-------- Listed records

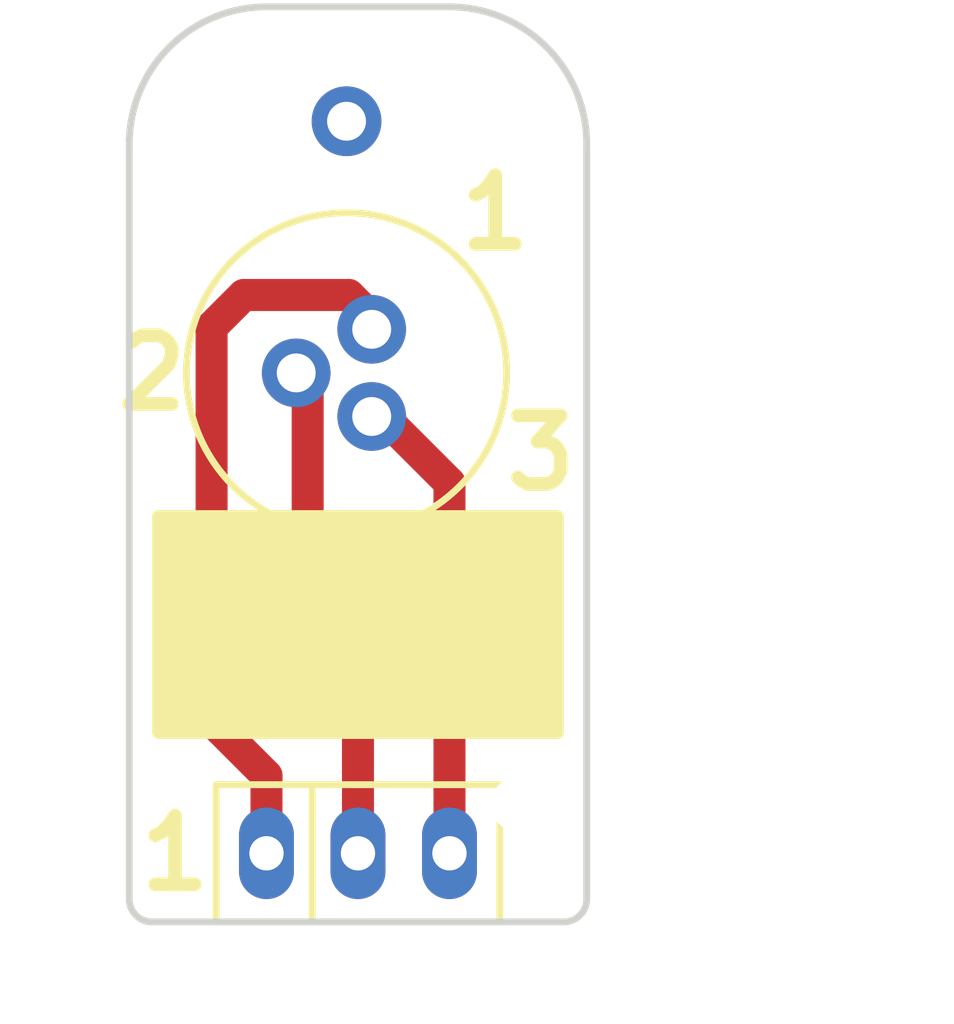
<source format=kicad_pcb>
(kicad_pcb (version 4) (host pcbnew 4.0.7-e2-6376~58~ubuntu16.04.1)

  (general
    (links 3)
    (no_connects 0)
    (area 137.857144 94.924999 165.85 119.200001)
    (thickness 1.6)
    (drawings 14)
    (tracks 11)
    (zones 0)
    (modules 2)
    (nets 4)
  )

  (page A4)
  (layers
    (0 F.Cu signal)
    (31 B.Cu signal)
    (32 B.Adhes user)
    (33 F.Adhes user)
    (34 B.Paste user)
    (35 F.Paste user)
    (36 B.SilkS user)
    (37 F.SilkS user)
    (38 B.Mask user)
    (39 F.Mask user)
    (40 Dwgs.User user)
    (41 Cmts.User user)
    (42 Eco1.User user)
    (43 Eco2.User user)
    (44 Edge.Cuts user)
    (45 Margin user)
    (46 B.CrtYd user)
    (47 F.CrtYd user)
    (48 B.Fab user)
    (49 F.Fab user)
  )

  (setup
    (last_trace_width 0.7)
    (trace_clearance 0.2)
    (zone_clearance 0.508)
    (zone_45_only no)
    (trace_min 0.2)
    (segment_width 0.2)
    (edge_width 0.15)
    (via_size 0.6)
    (via_drill 0.4)
    (via_min_size 0.4)
    (via_min_drill 0.3)
    (uvia_size 0.3)
    (uvia_drill 0.1)
    (uvias_allowed no)
    (uvia_min_size 0.2)
    (uvia_min_drill 0.1)
    (pcb_text_width 0.3)
    (pcb_text_size 1.5 1.5)
    (mod_edge_width 0.15)
    (mod_text_size 1 1)
    (mod_text_width 0.15)
    (pad_size 1.524 1.524)
    (pad_drill 0.762)
    (pad_to_mask_clearance 0.2)
    (aux_axis_origin 0 0)
    (visible_elements FFFFFF7F)
    (pcbplotparams
      (layerselection 0x010f0_80000001)
      (usegerberextensions true)
      (excludeedgelayer true)
      (linewidth 0.100000)
      (plotframeref false)
      (viasonmask false)
      (mode 1)
      (useauxorigin false)
      (hpglpennumber 1)
      (hpglpenspeed 20)
      (hpglpendiameter 15)
      (hpglpenoverlay 2)
      (psnegative false)
      (psa4output false)
      (plotreference false)
      (plotvalue false)
      (plotinvisibletext false)
      (padsonsilk false)
      (subtractmaskfromsilk false)
      (outputformat 1)
      (mirror false)
      (drillshape 0)
      (scaleselection 1)
      (outputdirectory ../fabrication/3pin/))
  )

  (net 0 "")
  (net 1 "Net-(J1-Pad1)")
  (net 2 "Net-(J1-Pad2)")
  (net 3 "Net-(J1-Pad3)")

  (net_class Default "This is the default net class."
    (clearance 0.2)
    (trace_width 0.7)
    (via_dia 0.6)
    (via_drill 0.4)
    (uvia_dia 0.3)
    (uvia_drill 0.1)
    (add_net "Net-(J1-Pad1)")
    (add_net "Net-(J1-Pad2)")
    (add_net "Net-(J1-Pad3)")
  )

  (module "jstpa:B03B-PASK-1(LF)(SN)" (layer F.Cu) (tedit 5C86B6F6) (tstamp 5C86A3CA)
    (at 149 113.5)
    (path /5C86A14D)
    (fp_text reference J1 (at -4 0 90) (layer F.SilkS) hide
      (effects (font (size 1.2 1.2) (thickness 0.15)))
    )
    (fp_text value " B03B-PASK-1(LF)(SN)" (at 0 -2.7) (layer F.Fab) hide
      (effects (font (size 1.2 1.2) (thickness 0.15)))
    )
    (fp_line (start -3.1 -1.5) (end 3.1 -1.5) (layer F.SilkS) (width 0.15))
    (fp_line (start 3.1 -1.5) (end 3.1 1.5) (layer F.SilkS) (width 0.15))
    (fp_line (start 3.1 1.5) (end -3.1 1.5) (layer F.SilkS) (width 0.15))
    (fp_line (start -3.1 1.5) (end -3.1 -1.5) (layer F.SilkS) (width 0.15))
    (fp_line (start -1 -1.5) (end -1 1.5) (layer F.SilkS) (width 0.15))
    (pad 1 thru_hole oval (at -2 0) (size 1.2 2) (drill 0.75) (layers *.Cu *.Mask)
      (net 1 "Net-(J1-Pad1)"))
    (pad 2 thru_hole oval (at 0 0) (size 1.2 2) (drill 0.75) (layers *.Cu *.Mask)
      (net 2 "Net-(J1-Pad2)"))
    (pad 3 thru_hole oval (at 2 0) (size 1.2 2) (drill 0.75) (layers *.Cu *.Mask)
      (net 3 "Net-(J1-Pad3)"))
    (pad "" np_thru_hole circle (at 3.5 -1.07) (size 1.2 1.2) (drill 1.2) (layers *.Cu *.Mask))
  )

  (module fihser:UR07-3 (layer F.Cu) (tedit 5C86B79B) (tstamp 5C86B79D)
    (at 148.75 103)
    (path /5C86A1B5)
    (fp_text reference J2 (at -2.78 0 90) (layer F.SilkS) hide
      (effects (font (size 1.2 1.2) (thickness 0.15)))
    )
    (fp_text value Conn_01x03 (at 0 2.825) (layer F.Fab) hide
      (effects (font (size 1.2 1.2) (thickness 0.15)))
    )
    (fp_circle (center 0 0) (end 7.5 0) (layer F.CrtYd) (width 0.15))
    (fp_circle (center 0 0) (end 0 3.5) (layer F.SilkS) (width 0.15))
    (pad 1 thru_hole oval (at 0.549999 -0.952627) (size 1.5 1.5) (drill 0.85) (layers *.Cu *.Mask)
      (net 1 "Net-(J1-Pad1)"))
    (pad 2 thru_hole oval (at -1.1 0) (size 1.5 1.5) (drill 0.85) (layers *.Cu *.Mask)
      (net 2 "Net-(J1-Pad2)"))
    (pad 3 thru_hole oval (at 0.55 0.952627) (size 1.5 1.5) (drill 0.85) (layers *.Cu *.Mask)
      (net 3 "Net-(J1-Pad3)"))
    (pad "" thru_hole circle (at 0 -5.5 90) (size 1.524 1.524) (drill 0.85) (layers *.Cu *.Mask))
  )

  (dimension 10 (width 0.3) (layer Cmts.User)
    (gr_text "10.000 mm" (at 149 117.85) (layer Cmts.User)
      (effects (font (size 1.5 1.5) (thickness 0.3)))
    )
    (feature1 (pts (xy 154 105) (xy 154 119.2)))
    (feature2 (pts (xy 144 105) (xy 144 119.2)))
    (crossbar (pts (xy 144 116.5) (xy 154 116.5)))
    (arrow1a (pts (xy 154 116.5) (xy 152.873496 117.086421)))
    (arrow1b (pts (xy 154 116.5) (xy 152.873496 115.913579)))
    (arrow2a (pts (xy 144 116.5) (xy 145.126504 117.086421)))
    (arrow2b (pts (xy 144 116.5) (xy 145.126504 115.913579)))
  )
  (dimension 20 (width 0.3) (layer Cmts.User)
    (gr_text "20.000 mm" (at 159.35 105 270) (layer Cmts.User)
      (effects (font (size 1.5 1.5) (thickness 0.3)))
    )
    (feature1 (pts (xy 149 115) (xy 160.7 115)))
    (feature2 (pts (xy 149 95) (xy 160.7 95)))
    (crossbar (pts (xy 158 95) (xy 158 115)))
    (arrow1a (pts (xy 158 115) (xy 157.413579 113.873496)))
    (arrow1b (pts (xy 158 115) (xy 158.586421 113.873496)))
    (arrow2a (pts (xy 158 95) (xy 157.413579 96.126504)))
    (arrow2b (pts (xy 158 95) (xy 158.586421 96.126504)))
  )
  (gr_text 3 (at 153 104.75) (layer F.SilkS) (tstamp 5C86B7C7)
    (effects (font (size 1.5 1.5) (thickness 0.3)))
  )
  (gr_text 2 (at 144.5 103) (layer F.SilkS) (tstamp 5C86B75E)
    (effects (font (size 1.5 1.5) (thickness 0.3)))
  )
  (gr_text 1 (at 152 99.5) (layer F.SilkS)
    (effects (font (size 1.5 1.5) (thickness 0.3)))
  )
  (gr_text 1 (at 145 113.5) (layer F.SilkS)
    (effects (font (size 1.5 1.5) (thickness 0.3)))
  )
  (gr_arc (start 151 98) (end 151 95) (angle 90) (layer Edge.Cuts) (width 0.15))
  (gr_arc (start 147 98) (end 144 98) (angle 90) (layer Edge.Cuts) (width 0.15))
  (gr_arc (start 144.5 114.5) (end 144.5 115) (angle 90) (layer Edge.Cuts) (width 0.15))
  (gr_arc (start 153.5 114.5) (end 154 114.5) (angle 90) (layer Edge.Cuts) (width 0.15))
  (gr_line (start 144 98) (end 144 114.5) (layer Edge.Cuts) (width 0.15))
  (gr_line (start 151 95) (end 147 95) (layer Edge.Cuts) (width 0.15))
  (gr_line (start 154 114.5) (end 154 98) (layer Edge.Cuts) (width 0.15))
  (gr_line (start 144.5 115) (end 153.5 115) (layer Edge.Cuts) (width 0.15))

  (segment (start 149.549999 102.047373) (end 148.8 101.297374) (width 0.7) (layer F.Cu) (net 1))
  (segment (start 148.8 101.297374) (end 146.502626 101.297374) (width 0.7) (layer F.Cu) (net 1))
  (segment (start 146.502626 101.297374) (end 145.8 102) (width 0.7) (layer F.Cu) (net 1))
  (segment (start 145.8 102) (end 145.8 110.6) (width 0.7) (layer F.Cu) (net 1))
  (segment (start 145.8 110.6) (end 147 111.8) (width 0.7) (layer F.Cu) (net 1))
  (segment (start 147 111.8) (end 147 113.5) (width 0.7) (layer F.Cu) (net 1))
  (segment (start 149 107.6) (end 147.9 106.5) (width 0.7) (layer F.Cu) (net 2))
  (segment (start 147.9 106.5) (end 147.9 103) (width 0.7) (layer F.Cu) (net 2))
  (segment (start 149 113.5) (end 149 107.6) (width 0.7) (layer F.Cu) (net 2))
  (segment (start 151 113.5) (end 151 105.402627) (width 0.7) (layer F.Cu) (net 3))
  (segment (start 151 105.402627) (end 149.55 103.952627) (width 0.7) (layer F.Cu) (net 3))

  (zone (net 0) (net_name "") (layer F.SilkS) (tstamp 0) (hatch edge 0.508)
    (connect_pads (clearance 0.508))
    (min_thickness 0.254)
    (fill yes (arc_segments 16) (thermal_gap 0.508) (thermal_bridge_width 0.508))
    (polygon
      (pts
        (xy 144.5 106) (xy 153.5 106) (xy 153.5 111) (xy 144.5 111)
      )
    )
    (filled_polygon
      (pts
        (xy 153.373 110.873) (xy 144.627 110.873) (xy 144.627 106.127) (xy 153.373 106.127)
      )
    )
  )
)

</source>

----------------

In the data above, find the line with "(zone_45_only no)" and the line with "(layerselection 0x010f0_80000001)". Retype both, plus every line between them, exactly.

    (zone_45_only no)
    (trace_min 0.2)
    (segment_width 0.2)
    (edge_width 0.15)
    (via_size 0.6)
    (via_drill 0.4)
    (via_min_size 0.4)
    (via_min_drill 0.3)
    (uvia_size 0.3)
    (uvia_drill 0.1)
    (uvias_allowed no)
    (uvia_min_size 0.2)
    (uvia_min_drill 0.1)
    (pcb_text_width 0.3)
    (pcb_text_size 1.5 1.5)
    (mod_edge_width 0.15)
    (mod_text_size 1 1)
    (mod_text_width 0.15)
    (pad_size 1.524 1.524)
    (pad_drill 0.762)
    (pad_to_mask_clearance 0.2)
    (aux_axis_origin 0 0)
    (visible_elements FFFFFF7F)
    (pcbplotparams
      (layerselection 0x010f0_80000001)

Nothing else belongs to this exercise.